◆ INSTRUCTIONS TO FOLLOW:
Copy the line containing "fruit: present [367,327,391,348]", then all lines after it up to and including the final line of the material, exactly and without additions.

◆ MATERIAL SUPPLIED:
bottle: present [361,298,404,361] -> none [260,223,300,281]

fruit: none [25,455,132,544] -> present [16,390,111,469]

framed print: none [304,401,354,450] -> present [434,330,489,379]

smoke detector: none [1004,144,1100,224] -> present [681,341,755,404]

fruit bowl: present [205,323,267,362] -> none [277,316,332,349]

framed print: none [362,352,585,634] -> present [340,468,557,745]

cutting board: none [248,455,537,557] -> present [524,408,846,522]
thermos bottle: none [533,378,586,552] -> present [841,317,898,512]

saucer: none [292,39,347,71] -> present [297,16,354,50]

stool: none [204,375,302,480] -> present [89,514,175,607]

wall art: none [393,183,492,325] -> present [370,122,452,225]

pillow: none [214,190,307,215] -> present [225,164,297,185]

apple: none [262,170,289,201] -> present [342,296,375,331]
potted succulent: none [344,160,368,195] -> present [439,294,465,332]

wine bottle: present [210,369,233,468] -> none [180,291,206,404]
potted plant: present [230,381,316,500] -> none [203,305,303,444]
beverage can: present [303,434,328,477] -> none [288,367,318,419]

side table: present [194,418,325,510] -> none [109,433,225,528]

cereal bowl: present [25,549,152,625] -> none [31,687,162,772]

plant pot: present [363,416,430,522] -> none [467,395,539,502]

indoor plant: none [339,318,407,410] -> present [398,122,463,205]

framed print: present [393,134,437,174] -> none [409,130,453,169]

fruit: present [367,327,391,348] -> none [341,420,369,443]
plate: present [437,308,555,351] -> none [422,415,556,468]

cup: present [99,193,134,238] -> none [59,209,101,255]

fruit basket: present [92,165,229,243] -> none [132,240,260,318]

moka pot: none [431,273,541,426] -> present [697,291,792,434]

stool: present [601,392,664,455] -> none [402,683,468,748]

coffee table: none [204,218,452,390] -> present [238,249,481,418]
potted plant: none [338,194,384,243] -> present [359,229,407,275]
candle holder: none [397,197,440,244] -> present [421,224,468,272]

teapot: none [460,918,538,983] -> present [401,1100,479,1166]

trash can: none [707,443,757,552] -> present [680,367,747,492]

◆ ANSWER SPACE:
fruit: present [367,327,391,348] -> none [341,420,369,443]
plate: present [437,308,555,351] -> none [422,415,556,468]

cup: present [99,193,134,238] -> none [59,209,101,255]

fruit basket: present [92,165,229,243] -> none [132,240,260,318]

moka pot: none [431,273,541,426] -> present [697,291,792,434]

stool: present [601,392,664,455] -> none [402,683,468,748]

coffee table: none [204,218,452,390] -> present [238,249,481,418]
potted plant: none [338,194,384,243] -> present [359,229,407,275]
candle holder: none [397,197,440,244] -> present [421,224,468,272]

teapot: none [460,918,538,983] -> present [401,1100,479,1166]

trash can: none [707,443,757,552] -> present [680,367,747,492]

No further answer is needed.